The resultant CH4 emissions trajectories for the four SRES markers and other
scenarios in the four families portray complex patterns (as displayed in Figure
5-5 in Chapter 5). For example, the emissions in A2 and B2 marker scenarios
increase throughout the whole time horizon to the year 2100. This increase is
most pronounced in the A2 marker scenario, in which emissions reach about 900
Mt CH4 by 2100 (about a three-fold increase since 1990). The range for other
scenarios in the A2 scenario family is between 549 and 1069 Mt CH4 by 2100.

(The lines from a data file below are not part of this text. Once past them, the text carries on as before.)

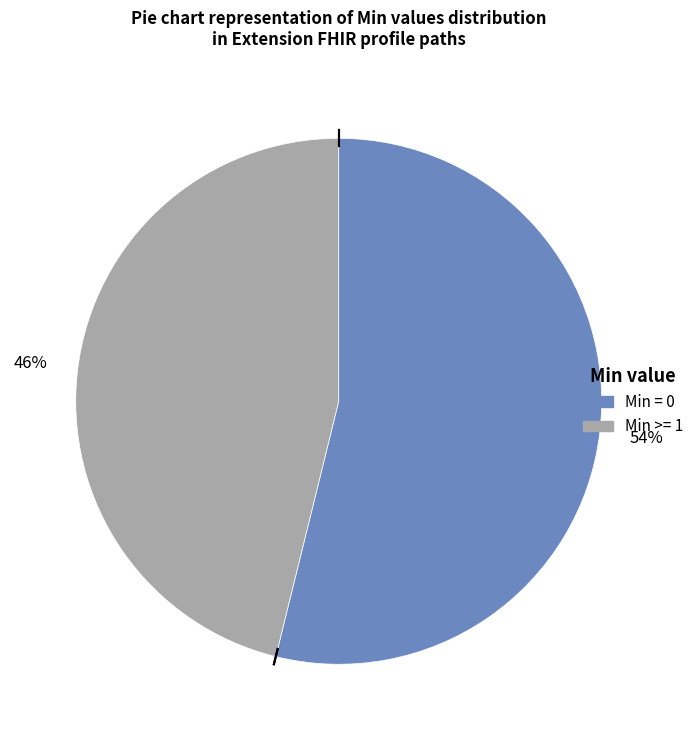

Is there any slice that represents more than half of the pie?

Yes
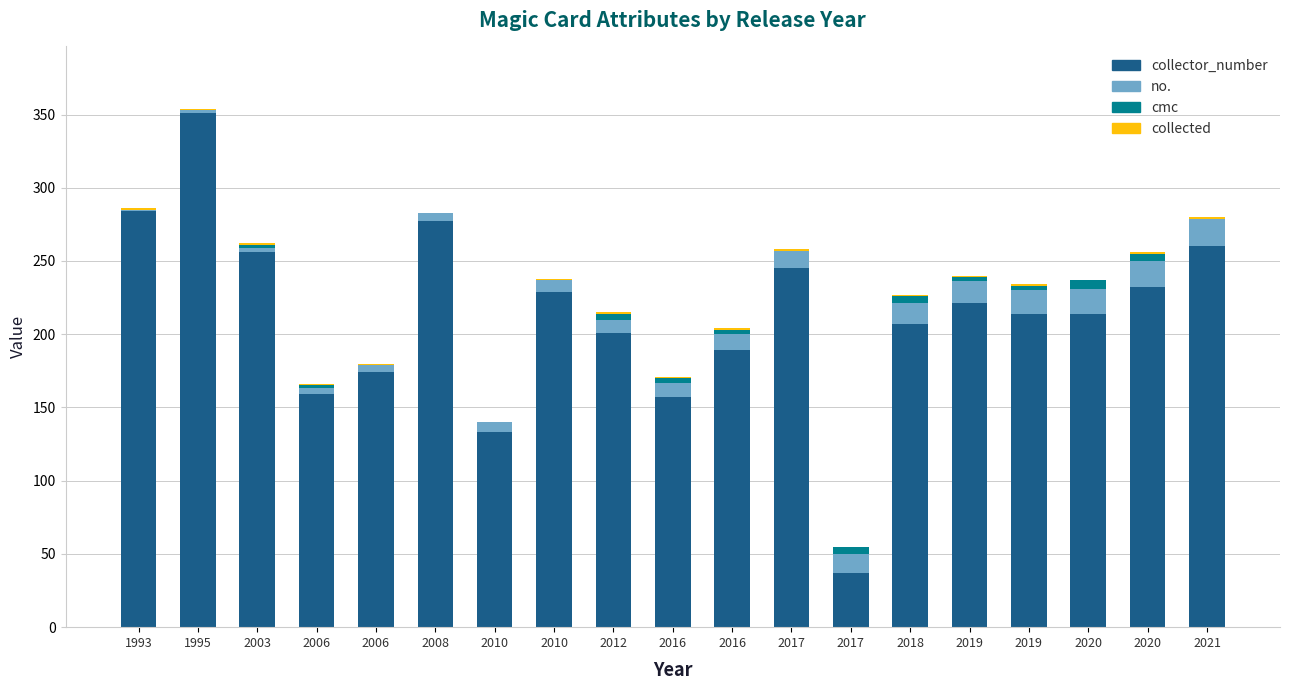

At which category is the sum across all series the highest?

1995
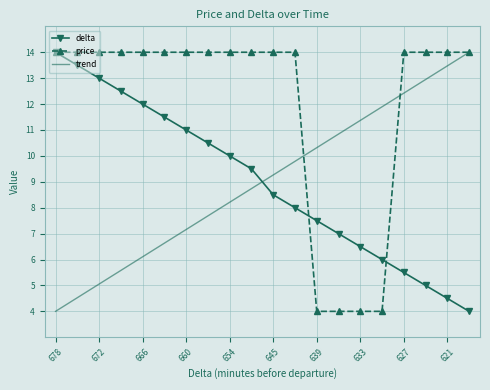

True or false: trend and price intersect in this chart.

True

The emissions level by 2100 for the B2 marker (600 Mt CH4) is about twice as
high as in 1990 (310 Mt CH4) and ranges between 465 and 613 Mt CH4 for the other
scenarios of the B2 family. In the A1B and B1 marker scenarios, the CH4 emissions
level off and subsequently decline sooner or later in the 21st century. This
phenomenon is most pronounced in the A1B marker, in which the fastest growth
in the first few decades is followed by the steepest decline; the 2100 level
ends up slightly below the current emission of 310 Mt CH4 . The range of emissions
in Table 6-2b indicate that alternative developments
in energy technologies and resources could yield a higher range in CH4 emissions
compared to the "balanced" technology A1 scenario group. In the two fossil fuel
intensive scenario groups (A1C and A1G, combined into the non-fossil A1FI group
in the Summary for Policymakers of this report), CH4 emissions could reach some
735 Mt CH4 by 2100, whereas in the post-fossil A1T scenario group emissions
are correspondingly lower (some 300 Mt CH4 by 2100). Interestingly, the A1 scenarios
generally have comparatively low CH4 emissions from non-energy sources because
of a combination of low population growth and rapid advances in agricultural
productivity. Hence the SRES scenarios extend the uncertainty range of the IS92
scenario series somewhat toward lower emissions. However, both scenario sets
indicate an upper bound of emissions of some 1000 Mt CH4 by 2100.